Una decina tra delegati, fotografi e video maker italiani della «Campagna Solidarietà con le Comunità Ixiles», aderente alla Rete StopEnel, a febbraio hanno trascorso due settimane in Guatemala per monitorare le conseguenze di alcuni progetti dell’Enel, tra cui la diga di Palo Viejo, nel cuore del territorio abitato dalla popolazione dei Maya Ixiles.
La loro missione sul campo è stata fitta di incontri con esponenti delle autorità guatemalteche, dell’Alto commissariato delle Nazioni unite per i diritti umani, con l’ambasciatore italiano, la stessa Enel, ma soprattutto delle comunità locali, così da poter acquisire informazioni sui progetti contestati.
Negli ultimi mesi si sono tenute alcune udienze pubbliche presso l’Alta Corte guatemalteca sui ricorsi presentati dalle autorità Ixiles contro il ministero dell’Energia e delle Miniere e contro le sentenze a favore dei progetti per la produzione e il trasporto di energia elettrica, Secondo le Comunità Ixiles quei progetti si stanno imponendo nella regione senza rispettare le procedure adeguate.

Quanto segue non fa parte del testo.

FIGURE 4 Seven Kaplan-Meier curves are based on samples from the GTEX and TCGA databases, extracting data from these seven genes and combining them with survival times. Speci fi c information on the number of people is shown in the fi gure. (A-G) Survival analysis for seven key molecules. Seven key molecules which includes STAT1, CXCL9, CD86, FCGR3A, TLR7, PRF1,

La pubblica accusa si è già espressa a favore delle autoritá Ixiles, dal momento che ritiene che lo Stato abbia violato i diritti della popolazione e le normative nazionali approvando le concessioni senza previamente realizzare una consultazione e fornire le corrette informazioni alle popolazioni locali.

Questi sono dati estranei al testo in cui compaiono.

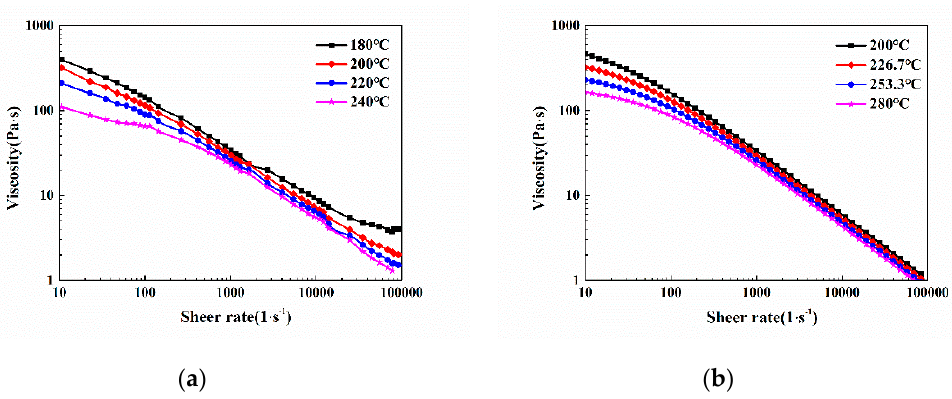
Figure 4. Viscosity property of modified PP: ( a ) viscosity curve of modified PP; ( b ) fitted viscosity curve of modified PP.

Uno dei progetti più controversi è proprio quello della già citata diga di Palo Viejo, collocato all’interno della Finca San Francisco, un’immensa piantagione di caffè gestita dall’Agricola Cafetelera Palo Viejo. La finca appartiene alla famiglia Broll ed è stata messa insieme nel corso del secolo scorso attraverso la progressiva sottrazione di terre ai municipi limitrofi, alle comunità indigene e ai contadini. Ancora oggi i conflitti sulla proprietà della terra sono numerosi.
La delegazione ha potuto riscontrare come l’Enel abbia concordato con la famiglia Broll una percentuale dell’8,5 per cento sulle entrate derivanti dalla centrale idroelettrica, ma non intenda accettare la richiesta del 20 per cento da parte delle popolazioni locali, come risarcimento per i danni provocati dalla realizzazione dell’opera sui fiumi e sulle montagne che i Maya abitano da migliaia di anni. L’attraversamento della Finca non è stato di per sé molto facile, visto il livello di militarizzazione molto elevato, al punto che la delegazione a un certo punto è stata «seguita» da un’ambulanza piena di uomini armati. Purtroppo questa situazione ha fatto sì che gli esponenti della «Campagna Solidarietà con le Comunità Ixiles» non potessero verificare in maniera adeguata le conseguenze della diga sull’ambiente. Quasi paradossale che nell’abboccamento avuto con esponenti dell’Enel, i funzionari stessi abbiano confermato «le difficoltà di movimento nella Finca».
Ma i problemi non finiscono qui. Le popolazioni indigene, infatti, hanno ribadito la mancanza di consultazione da parte dell’azienda – la stessa Enel ha confermato di relazionarsi solo con interlocutori «istituzionali», non con i rappresentanti Ixiles – sebbene in questi casi il dialogo con i gruppi etnici presenti sul territorio sia previsto dalla Costituzione del Guatemala e dalla Convenzione 169 dell’Ilo (elemento ribadito anche durante l’incontro con gli esponenti dell’Onu). Nel corso di vari meeting, la delegazione ha constatato che tale ricco cahier de doleances riguarda anche le opere in fase di programmazione, come le dighe Xalala,Vega1 e Vega2, HidroIxil e HidroXacbal.
Le tensioni sociali sono quindi destinate ad aumentare in un’area del Paese dove, durante i lunghi anni della dittatura e della la guerra civile terminata solo negli anni Novanta, si è registrato il numero più alto di vittime.